■ **Work item**
Please rewrite the entries below with "Heat Pumps" changed to "Heat Exchangers" and everything else left the same. Omit the pictures from your answer.
Start of Materials provided
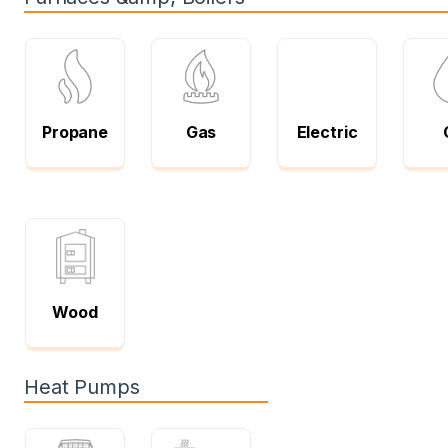
Propane
Gas
Electric
Wood
Heat Pumps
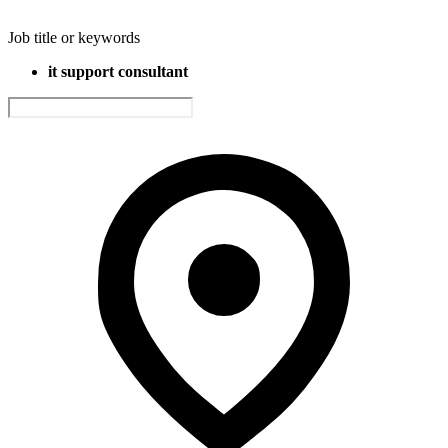
Job title or keywords
it support consultant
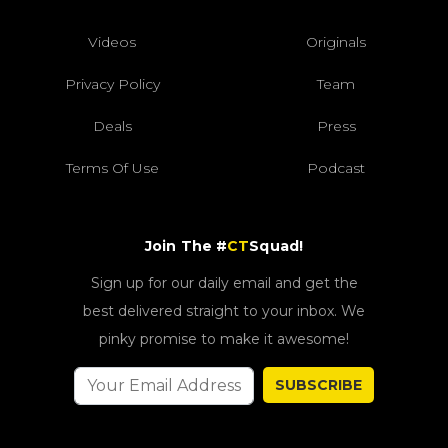
Videos
Originals
Privacy Policy
Team
Deals
Press
Terms Of Use
Podcast
Join The #
CT
Squad!
Sign up for our daily email and get the
best delivered straight to your inbox. We
pinky promise to make it awesome!
SUBSCRIBE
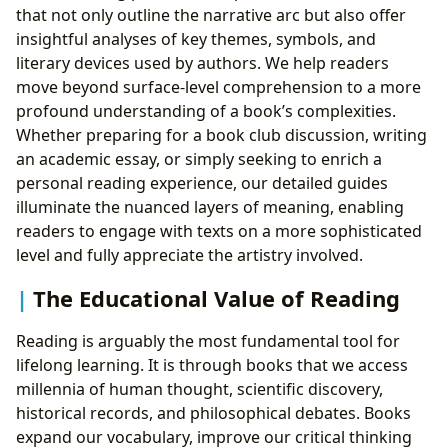
that not only outline the narrative arc but also offer
insightful analyses of key themes, symbols, and
literary devices used by authors. We help readers
move beyond surface-level comprehension to a more
profound understanding of a book’s complexities.
Whether preparing for a book club discussion, writing
an academic essay, or simply seeking to enrich a
personal reading experience, our detailed guides
illuminate the nuanced layers of meaning, enabling
readers to engage with texts on a more sophisticated
level and fully appreciate the artistry involved.
The Educational Value of Reading
Reading is arguably the most fundamental tool for
lifelong learning. It is through books that we access
millennia of human thought, scientific discovery,
historical records, and philosophical debates. Books
expand our vocabulary, improve our critical thinking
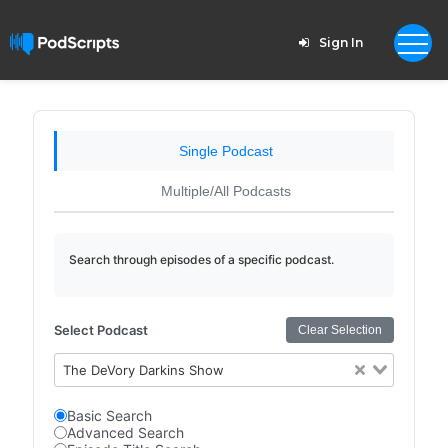
Sign In
Single Podcast
Multiple/All Podcasts
Search through episodes of a specific podcast.
Select Podcast
Clear Selection
The DeVory Darkins Show
Basic Search
Advanced Search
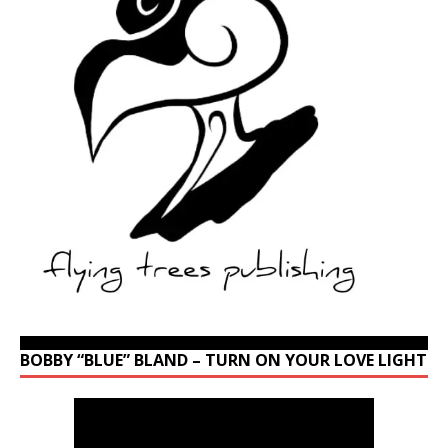
BOBBY “BLUE” BLAND – TURN ON YOUR LOVE LIGHT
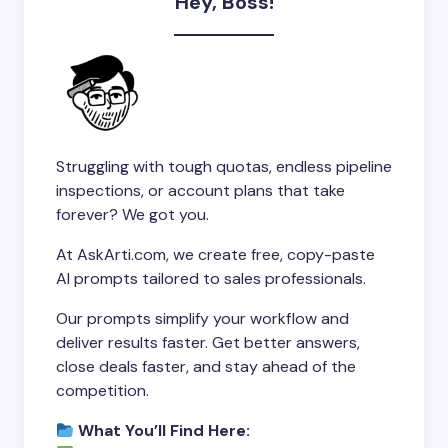
Hey, Boss!
Struggling with tough quotas, endless pipeline
inspections, or account plans that take
forever? We got you.
At AskArti.com, we create free, copy-paste
AI prompts tailored to sales professionals.
Our prompts simplify your workflow and
deliver results faster. Get better answers,
close deals faster, and stay ahead of the
competition.
What You’ll Find Here:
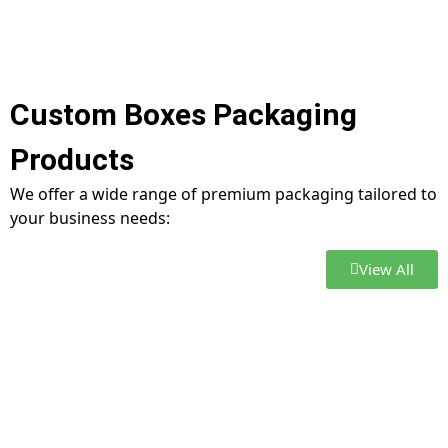
Custom Boxes Packaging
Products
We offer a wide range of premium packaging tailored to
your business needs:
View All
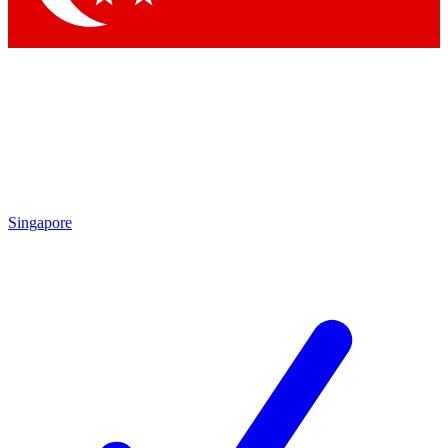
Singapore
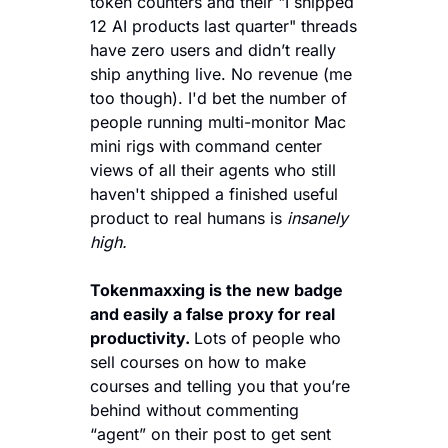
token counters and their "I shipped 
12 AI products last quarter" threads 
have zero users and didn’t really 
ship anything live. No revenue (me 
too though). I'd bet the number of 
people running multi-monitor Mac 
mini rigs with command center 
views of all their agents who still 
haven't shipped a finished useful 
product to real humans is 
insanely 
high.
Tokenmaxxing is the new badge 
and easily a false proxy for real 
productivity. 
Lots of people who 
sell courses on how to make 
courses and telling you that you’re 
behind without commenting 
“agent” on their post to get sent 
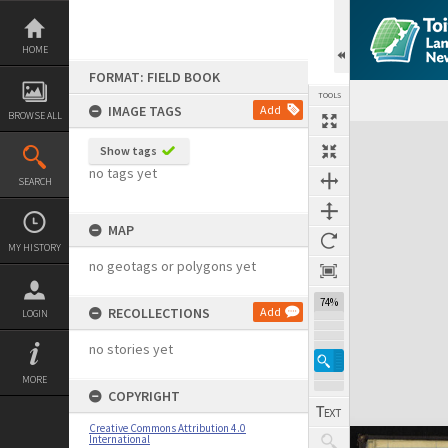
Skip
to
content
HOME
FORMAT: FIELD BOOK
TOOLS
IMAGE TAGS
Add
BROWSE ALL
Expand/collapse
Show tags
no tags yet
SEARCH
MAP
MY HISTORY
no geotags or polygons yet
74%
RECOLLECTIONS
Add
LOGIN
no stories yet
MORE
COPYRIGHT
Creative Commons Attribution 4.0
International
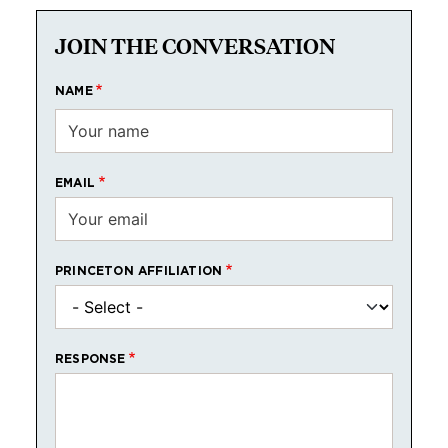
JOIN THE CONVERSATION
NAME
EMAIL
PRINCETON AFFILIATION
RESPONSE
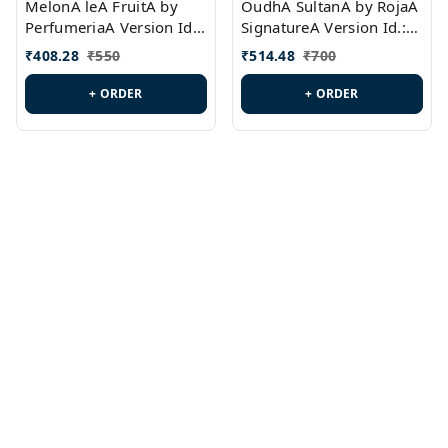
MelonA leA FruitA by
OudhA SultanA by RojaA
PerfumeriaA Version Id.:
SignatureA Version Id.:
PL0458
PL0423
₹
408.28
₹
550
₹
514.48
₹
700
+ ORDER
+ ORDER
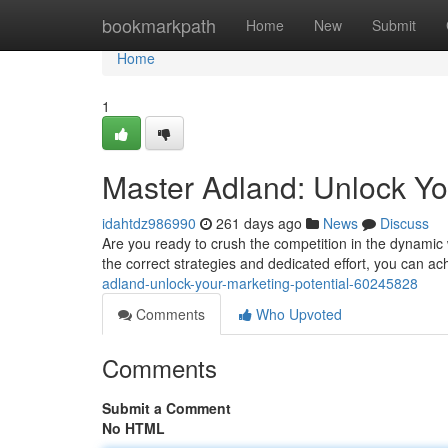
Home
bookmarkpath
Home
New
Submit
Home
1
Master Adland: Unlock Yo
idahtdz986990
261 days ago
News
Discuss
Are you ready to crush the competition in the dynamic w
the correct strategies and dedicated effort, you can 
adland-unlock-your-marketing-potential-60245828
Comments
Who Upvoted
Comments
Submit a Comment
No HTML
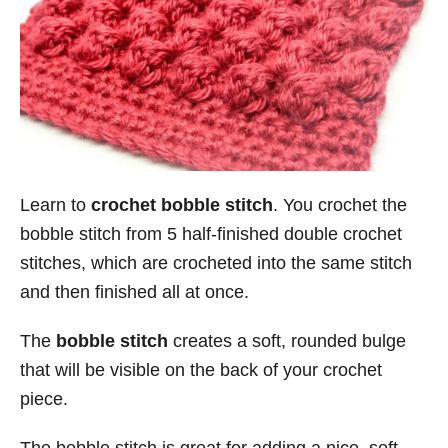
Learn to
crochet bobble stitch
. You crochet the
bobble stitch from 5 half-finished double crochet
stitches, which are crocheted into the same stitch
and then finished all at once.
The
bobble stitch
creates a soft, rounded bulge
that will be visible on the back of your crochet
piece.
The bobble stitch is great for adding a nice, soft-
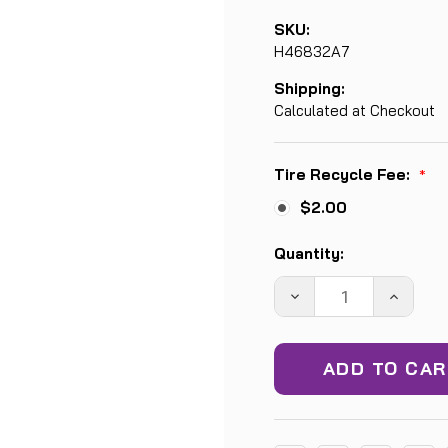
SKU:
H46832A7
Shipping:
Calculated at Checkout
Tire Recycle Fee:
*
$2.00
Current
Quantity:
Stock:
DECREASE
INCREA
QUANTITY:
QUANTIT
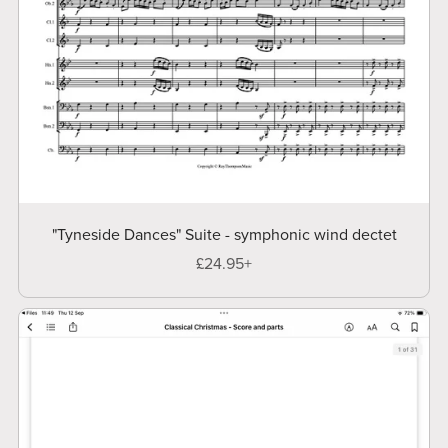
"Tyneside Dances" Suite - symphonic wind dectet
£24.95+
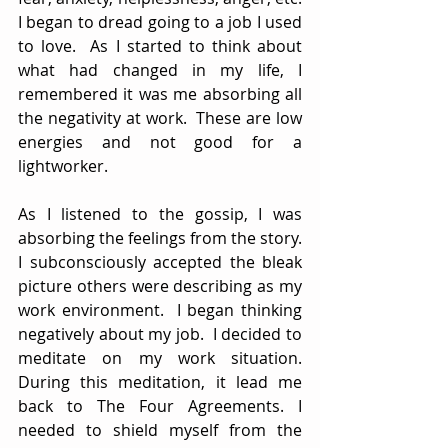
I began to dread going to a job I used 
to love.  As I started to think about 
what had changed in my life, I 
remembered it was me absorbing all 
the negativity at work.  These are low 
energies and not good for a 
lightworker.  
As I listened to the gossip, I was 
absorbing the feelings from the story. 
I subconsciously accepted the bleak 
picture others were describing as my 
work environment.  I began thinking 
negatively about my job.  I decided to 
meditate on my work situation. 
During this meditation, it lead me 
back to The Four Agreements. I 
needed to shield myself from the 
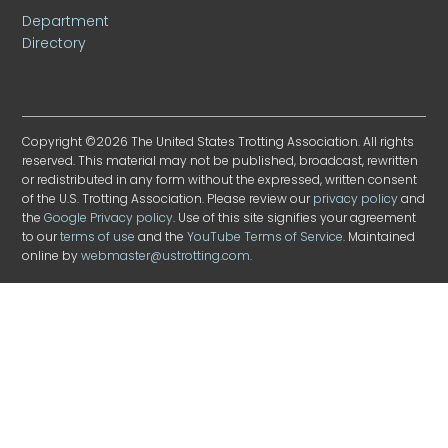
Department
Directory
Copyright ©2026 The United States Trotting Association. All rights
reserved. This material may not be published, broadcast, rewritten
or redistributed in any form without the expressed, written consent
of the U.S. Trotting Association. Please review our
privacy policy
and
the
Google Privacy policy
. Use of this site signifies your agreement
to our
terms of use
and the
YouTube Terms of Service
. Maintained
online by
webmaster@ustrotting.com
.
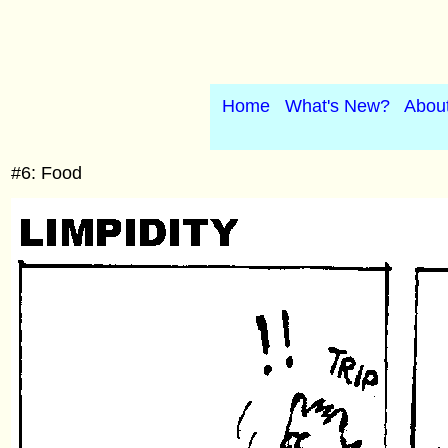
Home
What's New?
Abou
#6: Food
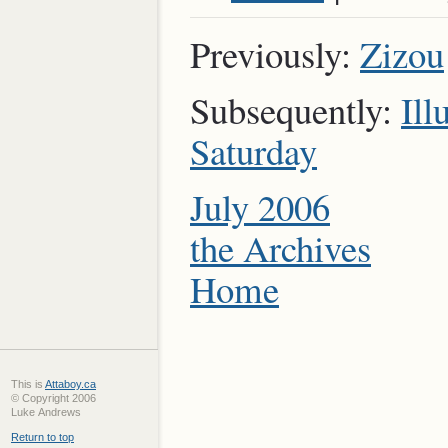
Previously:
Zizou
Subsequently:
Ill
Saturday
July 2006
the Archives
Home
This is
Attaboy.ca
© Copyright 2006
Luke Andrews
Return to top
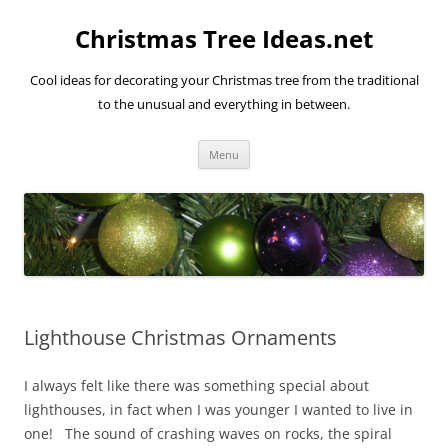
Skip
to
Christmas Tree Ideas.net
content
Cool ideas for decorating your Christmas tree from the traditional
to the unusual and everything in between.
Menu
Lighthouse Christmas Ornaments
I always felt like there was something special about
lighthouses, in fact when I was younger I wanted to live in
one! The sound of crashing waves on rocks, the spiral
End of Materials provided
■ **Task answer**
Propane
Gas
Electric
Wood
Heat Exchangers
Job title or keywords
it support consultant
Videos
Originals
Privacy Policy
Team
Deals
Press
Terms Of Use
Podcast
Join The #
CT
Squad!
Sign up for our daily email and get the
best delivered straight to your inbox. We
pinky promise to make it awesome!
SUBSCRIBE
that not only outline the narrative arc but also offer
insightful analyses of key themes, symbols, and
literary devices used by authors. We help readers
move beyond surface-level comprehension to a more
profound understanding of a book’s complexities.
Whether preparing for a book club discussion, writing
an academic essay, or simply seeking to enrich a
personal reading experience, our detailed guides
illuminate the nuanced layers of meaning, enabling
readers to engage with texts on a more sophisticated
level and fully appreciate the artistry involved.
The Educational Value of Reading
Reading is arguably the most fundamental tool for
lifelong learning. It is through books that we access
millennia of human thought, scientific discovery,
historical records, and philosophical debates. Books
expand our vocabulary, improve our critical thinking
Sign In
Single Podcast
Multiple/All Podcasts
Search through episodes of a specific podcast.
Select Podcast
Clear Selection
The DeVory Darkins Show
Basic Search
Advanced Search
BOBBY “BLUE” BLAND – TURN ON YOUR LOVE LIGHT
Hey, Boss!
Struggling with tough quotas, endless pipeline
inspections, or account plans that take
forever? We got you.
At AskArti.com, we create free, copy-paste
AI prompts tailored to sales professionals.
Our prompts simplify your workflow and
deliver results faster. Get better answers,
close deals faster, and stay ahead of the
competition.
What You’ll Find Here:
Custom Boxes Packaging
Products
We offer a wide range of premium packaging tailored to
your business needs:
View All
Singapore
token counters and their "I shipped 
12 AI products last quarter" threads 
have zero users and didn’t really 
ship anything live. No revenue (me 
too though). I'd bet the number of 
people running multi-monitor Mac 
mini rigs with command center 
views of all their agents who still 
haven't shipped a finished useful 
product to real humans is 
insanely 
high.
Tokenmaxxing is the new badge 
and easily a false proxy for real 
productivity. 
Lots of people who 
sell courses on how to make 
courses and telling you that you’re 
behind without commenting 
“agent” on their post to get sent 
Skip
to
content
HOME
FORMAT: FIELD BOOK
TOOLS
IMAGE TAGS
Add
BROWSE ALL
Expand/collapse
Show tags
no tags yet
SEARCH
MAP
MY HISTORY
no geotags or polygons yet
74%
RECOLLECTIONS
Add
LOGIN
no stories yet
MORE
COPYRIGHT
Creative Commons Attribution 4.0
International
JOIN THE CONVERSATION
NAME
EMAIL
PRINCETON AFFILIATION
RESPONSE
MelonA leA FruitA by
OudhA SultanA by RojaA
PerfumeriaA Version Id.:
SignatureA Version Id.:
PL0458
PL0423
₹
408.28
₹
550
₹
514.48
₹
700
+ ORDER
+ ORDER
Home
bookmarkpath
Home
New
Submit
Home
1
Master Adland: Unlock Yo
idahtdz986990
261 days ago
News
Discuss
Are you ready to crush the competition in the dynamic w
the correct strategies and dedicated effort, you can 
adland-unlock-your-marketing-potential-60245828
Comments
Who Upvoted
Comments
Submit a Comment
No HTML
Learn to
crochet bobble stitch
. You crochet the
bobble stitch from 5 half-finished double crochet
stitches, which are crocheted into the same stitch
and then finished all at once.
The
bobble stitch
creates a soft, rounded bulge
that will be visible on the back of your crochet
piece.
The bobble stitch is great for adding a nice, soft-
SKU:
H46832A7
Shipping:
Calculated at Checkout
Tire Recycle Fee:
*
$2.00
Current
Quantity:
Stock:
DECREASE
INCREA
QUANTITY:
QUANTIT
"Tyneside Dances" Suite - symphonic wind dectet
£24.95+
I began to dread going to a job I used 
to love.  As I started to think about 
what had changed in my life, I 
remembered it was me absorbing all 
the negativity at work.  These are low 
energies and not good for a 
lightworker.  
As I listened to the gossip, I was 
absorbing the feelings from the story. 
I subconsciously accepted the bleak 
picture others were describing as my 
work environment.  I began thinking 
negatively about my job.  I decided to 
meditate on my work situation. 
During this meditation, it lead me 
back to The Four Agreements. I 
needed to shield myself from the 
Department
Directory
Copyright ©2026 The United States Trotting Association. All rights
reserved. This material may not be published, broadcast, rewritten
or redistributed in any form without the expressed, written consent
of the U.S. Trotting Association. Please review our
privacy policy
and
the
Google Privacy policy
. Use of this site signifies your agreement
to our
terms of use
and the
YouTube Terms of Service
. Maintained
online by
webmaster@ustrotting.com
.
Home
What's New?
Abou
#6: Food
Previously:
Zizou
Subsequently:
Ill
Saturday
July 2006
the Archives
Home
This is
Attaboy.ca
© Copyright 2006
Luke Andrews
Return to top
Skip
to
Christmas Tree Ideas.net
content
Cool ideas for decorating your Christmas tree from the traditional
to the unusual and everything in between.
Menu
Lighthouse Christmas Ornaments
I always felt like there was something special about
lighthouses, in fact when I was younger I wanted to live in
one! The sound of crashing waves on rocks, the spiral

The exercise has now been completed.